Gallery Director Calcagno Cullen sees the gallery’s new $150,000 grant from the The Carol Ann and Ralph V. Haile Jr./U.S. Bank Foundation being used to creatively support Camp Washington.
Performance artist Natusha Croes has a June gallery residency.PHOTO: COURTESY OF NATUSHA CROES
With its new $150,000 grant from the The Carol Ann and Ralph V. Haile Jr./U.S. Bank Foundation, Camp Washington’s nonprofit Wave Pool gallery is set to expand its efforts to take Cincinnati art in a new direction: social-practice.
Calcagno Cullen, the gallery’s director, sees the money being used to creatively support the neighborhood. “Fixing up homes, bringing artists into the neighborhood — that’s all part of the idea that the people in Camp Washington are makers and can beautify the neighborhood and open up more businesses,” she says. “The Haile Foundation liked that idea.”
You’ll be seeing that mission played out this summer in numerous ways. For instance, San Francisco-based artist Christian Davies, working with the local Heartfelt Tidbits refugee assistance program, collaborated with area students to design a mural inspired by textile patterns from the students’ home countries. Called “Camp Dazzle” and co-sponsored by ArtWorks, it soon will be painted on the north-facing wall of the Wave Pool building at 2940 Colerain Ave.
And this month, Natusha Croes — a performance artist from Aruba — takes up residence at Wave Pool to work with the public in creating unconventional music by turning objects, such as cacti, into instruments. Coming in July, artist-in-residence Whitney Sage, from Detroit, will hold workshops with neighborhood residents to identity their hopes for the future and then use community-sourced fabric to create Tibetan prayer flag-like sculptures for city sites in need of help or protection.
It should be noted that all this is in addition to mounting challenging gallery shows, such as the Emergence: Works by Amber Stucke and Edina Tokodi on display through Saturday.

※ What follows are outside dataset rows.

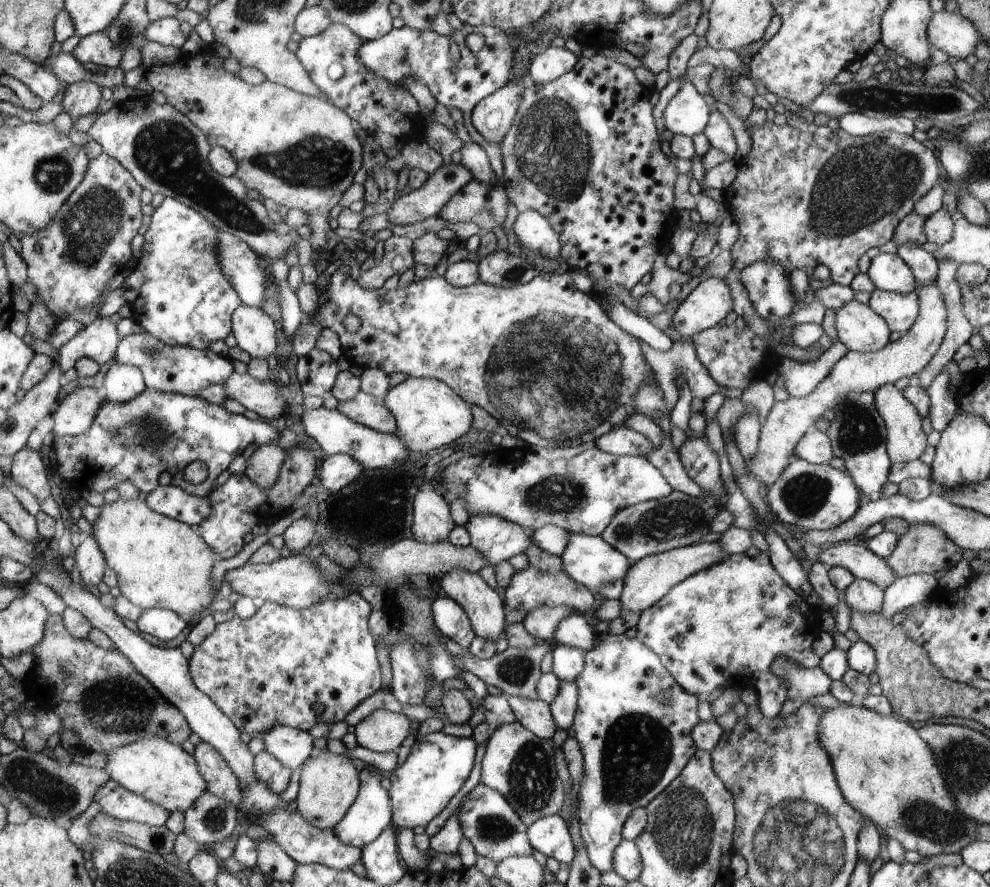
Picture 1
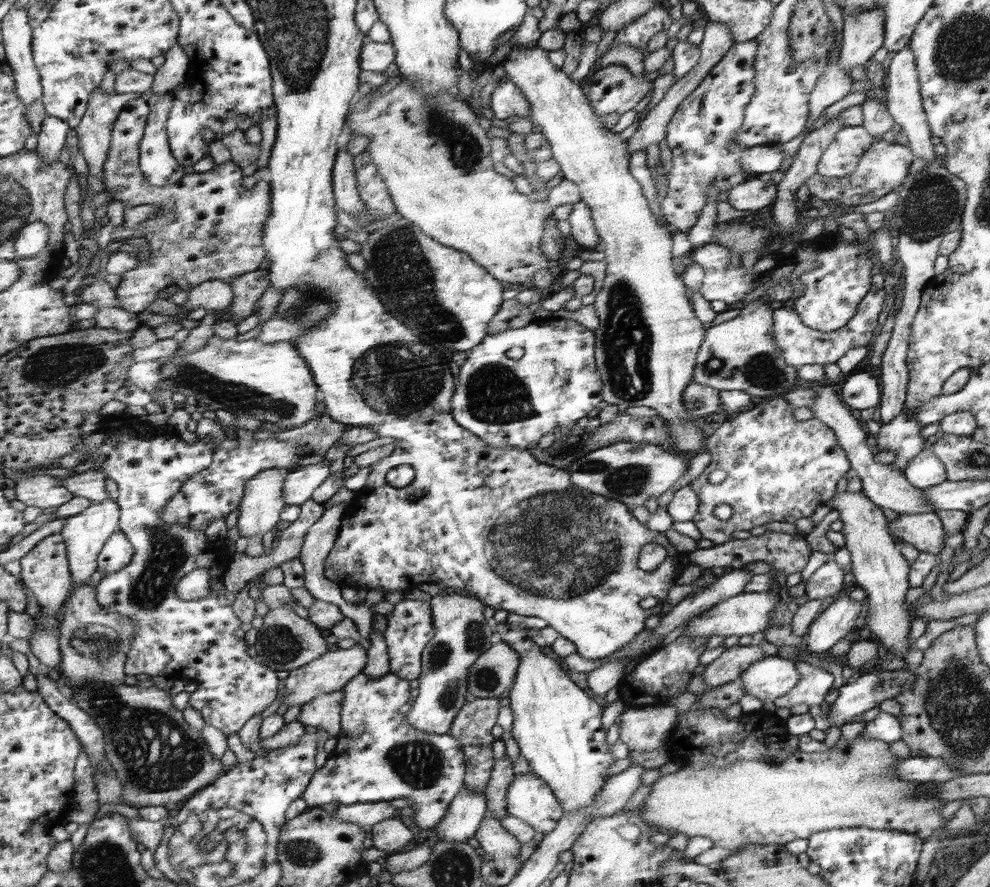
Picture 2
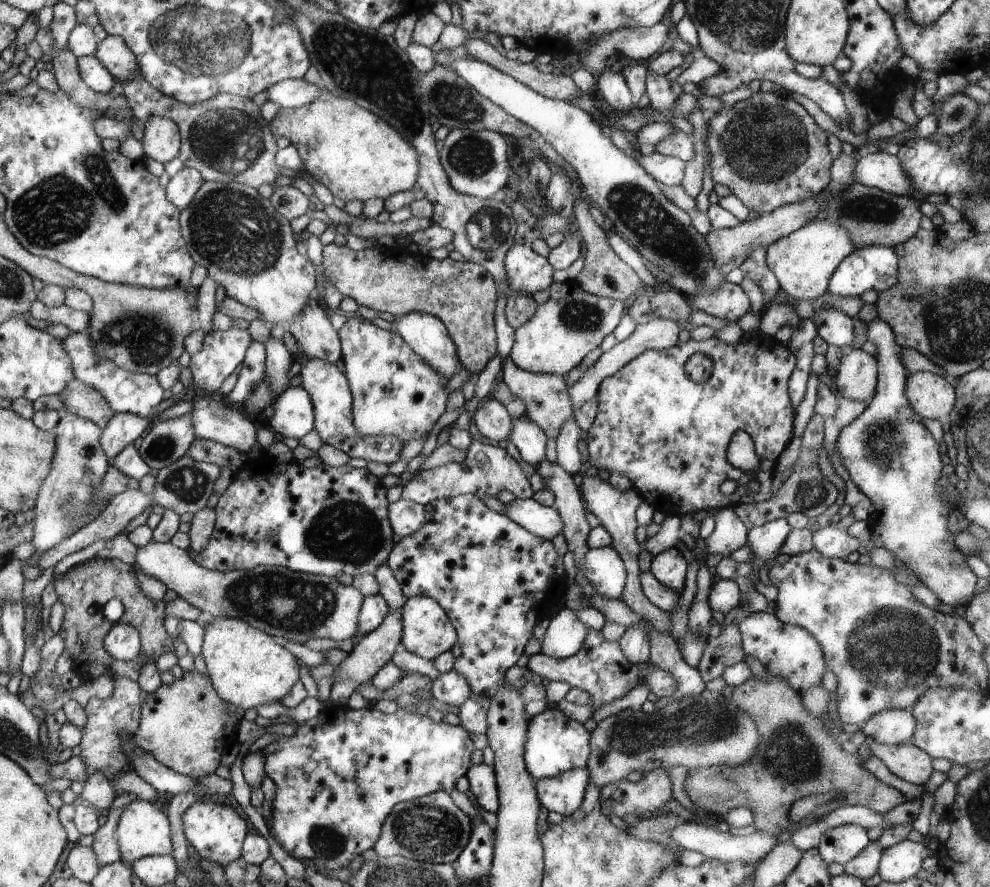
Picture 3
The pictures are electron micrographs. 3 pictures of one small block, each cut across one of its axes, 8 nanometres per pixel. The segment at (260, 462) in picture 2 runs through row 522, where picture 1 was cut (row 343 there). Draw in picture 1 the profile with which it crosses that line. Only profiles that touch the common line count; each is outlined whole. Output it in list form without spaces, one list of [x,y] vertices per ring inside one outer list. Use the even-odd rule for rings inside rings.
[[[166,197],[162,204],[151,215],[148,230],[144,232],[143,237],[144,244],[141,249],[140,258],[136,260],[137,265],[133,271],[125,278],[123,282],[123,293],[121,294],[133,313],[132,318],[134,318],[144,330],[152,333],[152,336],[159,338],[167,345],[184,345],[205,349],[206,347],[209,348],[209,345],[215,340],[225,339],[226,336],[232,332],[231,320],[233,312],[242,304],[242,298],[239,296],[239,293],[236,292],[236,289],[233,288],[230,278],[224,274],[222,264],[220,264],[220,260],[217,257],[217,250],[219,252],[217,227],[191,206],[185,205],[179,200]]]

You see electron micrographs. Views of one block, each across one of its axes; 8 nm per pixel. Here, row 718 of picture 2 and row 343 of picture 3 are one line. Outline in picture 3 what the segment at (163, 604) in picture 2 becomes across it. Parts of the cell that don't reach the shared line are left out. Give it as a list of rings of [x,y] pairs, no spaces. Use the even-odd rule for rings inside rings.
[[[234,320],[228,330],[212,330],[210,334],[206,333],[202,349],[195,356],[191,357],[189,365],[196,392],[203,393],[205,390],[208,390],[218,393],[224,380],[235,372],[238,365],[243,364],[247,358],[248,348],[254,342],[254,339],[248,332],[248,328],[238,328],[234,324]]]

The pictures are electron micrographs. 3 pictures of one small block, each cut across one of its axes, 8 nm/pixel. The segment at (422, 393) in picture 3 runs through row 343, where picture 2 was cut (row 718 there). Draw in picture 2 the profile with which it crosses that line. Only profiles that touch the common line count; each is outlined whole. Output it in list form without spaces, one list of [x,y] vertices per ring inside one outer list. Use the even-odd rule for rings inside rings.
[[[390,673],[388,675],[380,676],[377,680],[371,680],[370,677],[363,675],[356,676],[350,683],[346,685],[342,692],[341,703],[341,730],[336,736],[338,740],[336,748],[329,757],[329,760],[324,764],[324,767],[316,772],[310,786],[303,792],[303,798],[307,804],[307,808],[320,807],[323,804],[356,804],[356,803],[372,803],[372,802],[389,802],[390,800],[410,800],[410,808],[414,810],[414,818],[411,823],[427,832],[428,829],[438,826],[448,812],[448,808],[455,800],[456,795],[463,790],[466,785],[467,764],[464,757],[463,750],[459,748],[459,741],[455,740],[454,736],[448,734],[432,735],[431,733],[416,731],[411,725],[407,724],[407,715],[411,711],[412,698],[410,698],[410,686],[408,680],[403,680],[402,677],[395,676]]]

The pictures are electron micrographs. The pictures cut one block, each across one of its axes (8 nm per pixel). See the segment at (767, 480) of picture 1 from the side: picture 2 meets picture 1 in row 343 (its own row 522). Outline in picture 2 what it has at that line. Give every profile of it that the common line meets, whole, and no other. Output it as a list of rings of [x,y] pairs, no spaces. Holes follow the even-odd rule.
[[[926,512],[926,514],[897,514],[894,520],[888,520],[888,529],[892,535],[897,536],[904,542],[912,544],[920,553],[928,552],[930,554],[938,554],[944,546],[946,546],[945,537],[948,535],[940,517],[934,512]]]

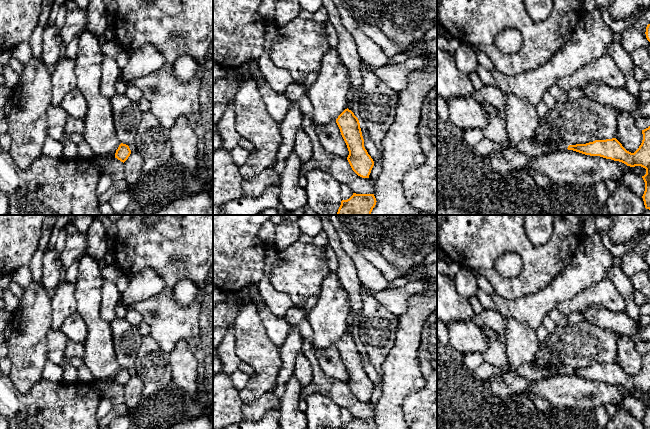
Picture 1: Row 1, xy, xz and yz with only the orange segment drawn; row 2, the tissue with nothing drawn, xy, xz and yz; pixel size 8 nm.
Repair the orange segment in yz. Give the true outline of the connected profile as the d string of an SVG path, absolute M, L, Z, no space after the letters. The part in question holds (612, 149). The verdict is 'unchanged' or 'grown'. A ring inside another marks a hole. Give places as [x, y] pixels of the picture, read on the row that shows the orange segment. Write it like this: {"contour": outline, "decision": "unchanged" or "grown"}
{"contour": "M650 126L642 130L642 134L642 143L634 153L627 151L616 138L569 145L567 149L585 155L619 161L630 167L641 166L645 168L646 174L642 176L645 182L645 191L642 198L645 208L650 210Z", "decision": "unchanged"}

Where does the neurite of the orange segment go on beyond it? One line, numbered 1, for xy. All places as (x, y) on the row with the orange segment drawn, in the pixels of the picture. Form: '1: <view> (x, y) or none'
1: none

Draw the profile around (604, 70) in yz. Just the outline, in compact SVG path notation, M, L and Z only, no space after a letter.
M608 54L582 66L570 76L558 79L555 85L568 92L574 88L580 89L588 83L601 83L612 88L626 88L626 78L623 72Z

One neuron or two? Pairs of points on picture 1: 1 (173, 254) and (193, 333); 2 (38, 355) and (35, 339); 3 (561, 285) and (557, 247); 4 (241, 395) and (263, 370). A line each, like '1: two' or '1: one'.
1: one
2: one
3: two
4: one

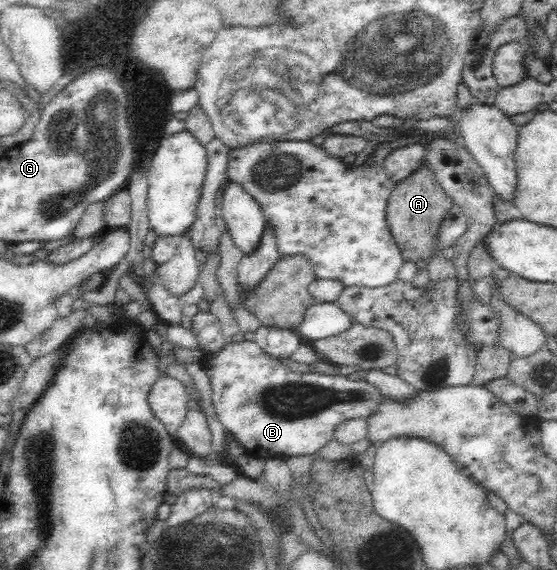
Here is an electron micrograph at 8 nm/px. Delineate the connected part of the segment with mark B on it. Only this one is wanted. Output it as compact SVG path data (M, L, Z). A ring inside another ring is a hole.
M255 340L227 344L216 352L205 353L204 358L201 358L199 363L204 368L204 371L206 371L207 379L211 385L211 406L213 406L213 411L217 421L222 423L223 429L226 432L230 432L230 436L233 437L233 440L239 442L239 445L243 447L244 453L249 458L285 457L287 459L293 456L315 453L316 451L319 451L321 447L325 447L325 445L333 439L333 433L335 433L337 425L342 421L356 417L371 417L371 415L375 415L375 413L379 411L386 401L384 394L381 393L376 385L367 382L367 380L351 380L349 379L349 376L341 374L329 375L317 371L302 374L295 373L291 367L283 362L282 357L277 357L263 351L263 348Z

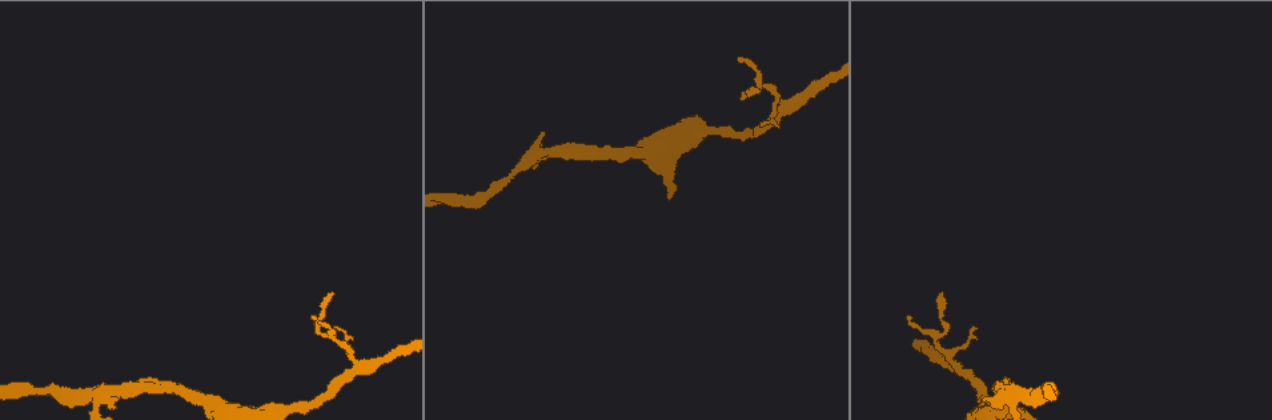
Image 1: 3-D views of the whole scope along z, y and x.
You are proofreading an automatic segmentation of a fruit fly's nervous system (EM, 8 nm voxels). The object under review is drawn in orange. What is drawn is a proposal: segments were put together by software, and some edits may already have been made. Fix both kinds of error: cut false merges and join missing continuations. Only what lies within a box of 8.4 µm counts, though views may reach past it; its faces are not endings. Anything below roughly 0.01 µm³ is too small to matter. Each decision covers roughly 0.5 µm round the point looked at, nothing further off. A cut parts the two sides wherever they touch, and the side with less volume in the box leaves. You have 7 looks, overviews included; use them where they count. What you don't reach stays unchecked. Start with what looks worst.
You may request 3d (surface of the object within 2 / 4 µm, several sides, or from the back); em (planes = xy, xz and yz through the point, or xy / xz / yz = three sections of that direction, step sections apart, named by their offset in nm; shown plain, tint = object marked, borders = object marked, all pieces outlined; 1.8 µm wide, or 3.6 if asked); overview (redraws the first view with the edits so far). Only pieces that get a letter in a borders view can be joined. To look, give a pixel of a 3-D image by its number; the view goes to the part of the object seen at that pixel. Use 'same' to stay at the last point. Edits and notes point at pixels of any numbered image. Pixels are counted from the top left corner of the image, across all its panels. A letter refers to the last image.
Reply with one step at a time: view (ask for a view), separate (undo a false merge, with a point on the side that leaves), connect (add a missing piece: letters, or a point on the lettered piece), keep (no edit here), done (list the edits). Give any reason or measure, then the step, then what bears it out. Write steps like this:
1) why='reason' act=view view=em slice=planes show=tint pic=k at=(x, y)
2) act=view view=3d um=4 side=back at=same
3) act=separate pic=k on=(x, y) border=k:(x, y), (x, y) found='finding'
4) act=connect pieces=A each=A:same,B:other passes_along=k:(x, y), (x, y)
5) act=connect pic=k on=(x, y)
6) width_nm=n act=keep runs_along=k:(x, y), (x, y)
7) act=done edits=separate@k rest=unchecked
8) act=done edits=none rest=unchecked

why='three arms meet' act=view view=em slice=planes show=borders pic=1 at=(105, 393)

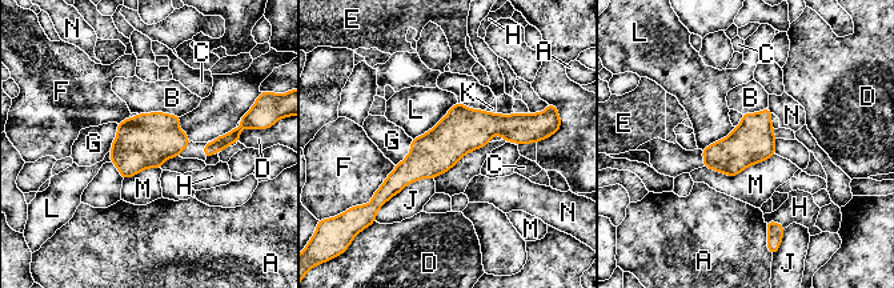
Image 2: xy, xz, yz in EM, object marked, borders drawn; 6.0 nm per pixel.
act=keep each=A:other,B:other,C:other,D:other,E:other,F:other,G:other,H:other,J:other,K:other,L:other,M:other,N:other runs_along=2:(528, 135), (462, 130), (384, 188) found='one neuron here'

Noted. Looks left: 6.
why='thick turns thin' act=view view=em slice=planes show=plain pic=1 at=(205, 399)

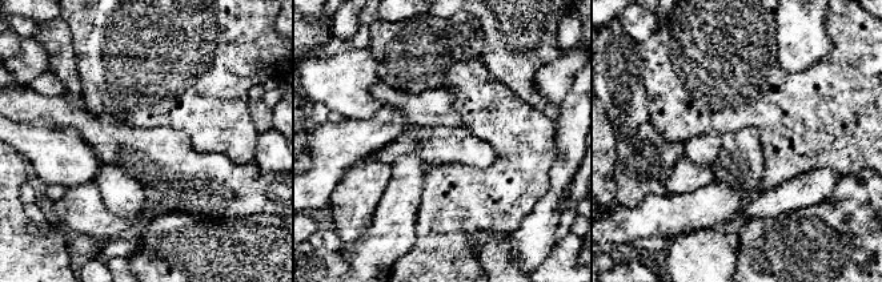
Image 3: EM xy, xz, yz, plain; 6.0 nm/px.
why='what lies round it' act=view view=em slice=planes show=borders at=same

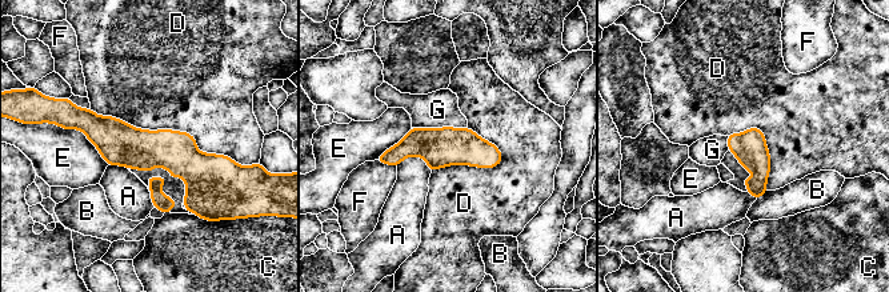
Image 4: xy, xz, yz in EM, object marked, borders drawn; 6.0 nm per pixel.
act=keep each=A:other,B:other,C:other,D:other,E:other,F:other,G:other runs_along=4:(72, 126), (227, 166) found='continuous, no second neuron'

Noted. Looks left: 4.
why='three arms meet' act=view view=em slice=planes show=borders pic=1 at=(353, 370)

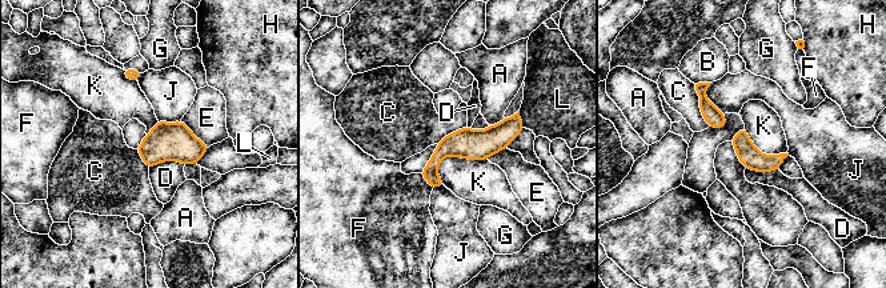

The artists use drawings, prints and even soil to explore the line between what is made and what is organic.
Cullen sees social-practice art as a style or genre of Contemporary art equal to painting, sculpture, video, performance, land art, etc. Indeed, it incorporates them.
“Social-practice artists really collaborate with communities and work to make art outside the community,” Cullen says. “It’s an up-and-coming thing to see artists as community organizers, social engagers, even social workers. I feel like (Wave Pool is) part community organization and part art organization.
“We want to make sure the works we exhibit and promote in the neighborhood are cutting-edge, contemporary and not necessarily easy. At the same time, we want to be sure we’re impacting our neighborhood in a positive way.”
Cullen sees something new happening among younger Contemporary artists today — they’re not as confrontational as previous ones.
“The millennial generation really wants to be a positive force in the world — more than previous generations, perhaps,” she says. “Artists want to see their art being useful in a way that’s maybe not just hanging on the wall in someone’s house.
“When you think about the Minimalists or the Pop artists even, it was kind of a game to be able to make money making art in that capitalist gallery world. Maybe because there’s just so many artists now, more than ever before, that game doesn’t work so well anymore. Why do it? Why don’t we make art that can fit into a space where more people can go and feel a part of it?”
Wave Pool has too many summer activities planned to go into detail, but they include:
• The upcoming gallery show Still They Persist: Protest Art from the 2017 Women’s Marches, organized by the Cincinnati group FemFour (which includes CityBeat arts contributor Maria Seda-Reeder) from the collection of Sara Vance Waddell, featuring posters, placards, sculptures, textiles and photos from recent marches in support of women’s rights. It is up May 13-June 24.
• The just-completed “Girl Noticed” mural by Lori Pratico, who has been traveling to all 50 states to make temporary large charcoal murals of local girls and women. It is on the north-facing side of a building at 2874 Colerain Ave.